--- ASSIGNMENT ---
Your answer is the line containing "eles. Se eles tiverem que fazer opções, é bem" plus every line after it through the end of the records, printed exactly and free of pictures.

--- Saved data entries ---

-- -- --

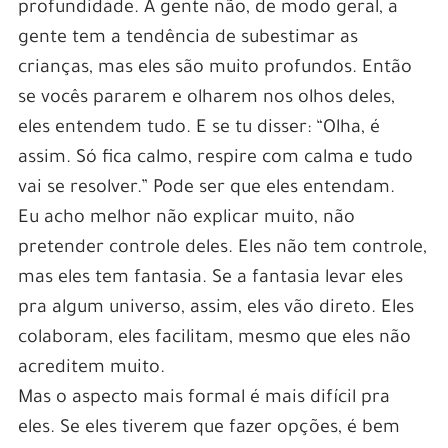
profundidade. A gente não, de modo geral, a
gente tem a tendência de subestimar as
crianças, mas eles são muito profundos. Então
se vocês pararem e olharem nos olhos deles,
eles entendem tudo. E se tu disser: “Olha, é
assim. Só fica calmo, respire com calma e tudo
vai se resolver.” Pode ser que eles entendam.
Eu acho melhor não explicar muito, não
pretender controle deles. Eles não tem controle,
mas eles tem fantasia. Se a fantasia levar eles
pra algum universo, assim, eles vão direto. Eles
colaboram, eles facilitam, mesmo que eles não
acreditem muito.
Mas o aspecto mais formal é mais difícil pra
eles. Se eles tiverem que fazer opções, é bem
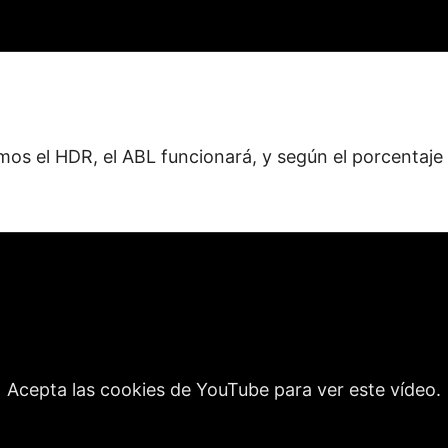
os el HDR, el ABL funcionará, y según el porcentaje d
Acepta las cookies de YouTube para ver este vídeo.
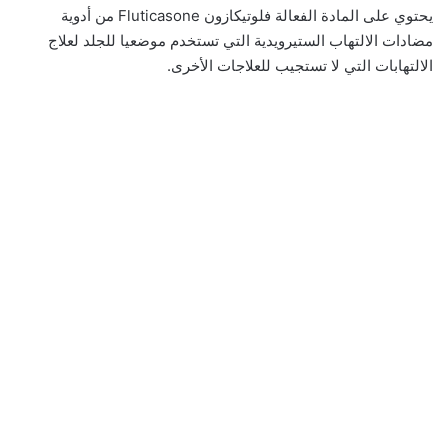
يحتوي على المادة الفعالة فلوتيكازون Fluticasone من أدوية
مضادات الالتهاب الستيرويدية التي تستخدم موضعيا للجلد لعلاج
الالتهابات التي لا تستجيب للعلاجات الأخرى.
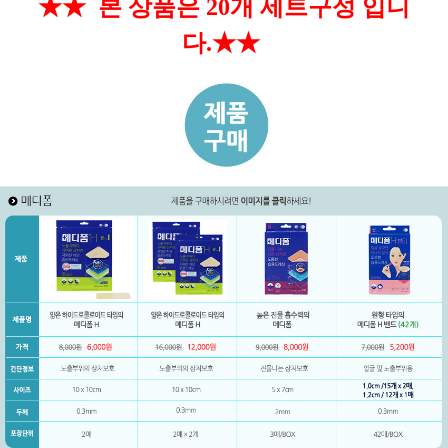
★★ 본 상품은 20개 세트
구성 입니
다.★★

-- -- --

--- EXERCISE OUTPUT ---
eles. Se eles tiverem que fazer opções, é bem
os el HDR, el ABL funcionará, y según el porcentaje d
Acepta las cookies de YouTube para ver este vídeo.
يحتوي على المادة الفعالة فلوتيكازون Fluticasone من أدوية
مضادات الالتهاب الستيرويدية التي تستخدم موضعيا للجلد لعلاج
الالتهابات التي لا تستجيب للعلاجات الأخرى.
★★ 본 상품은 20개 세트
구성 입니
다.★★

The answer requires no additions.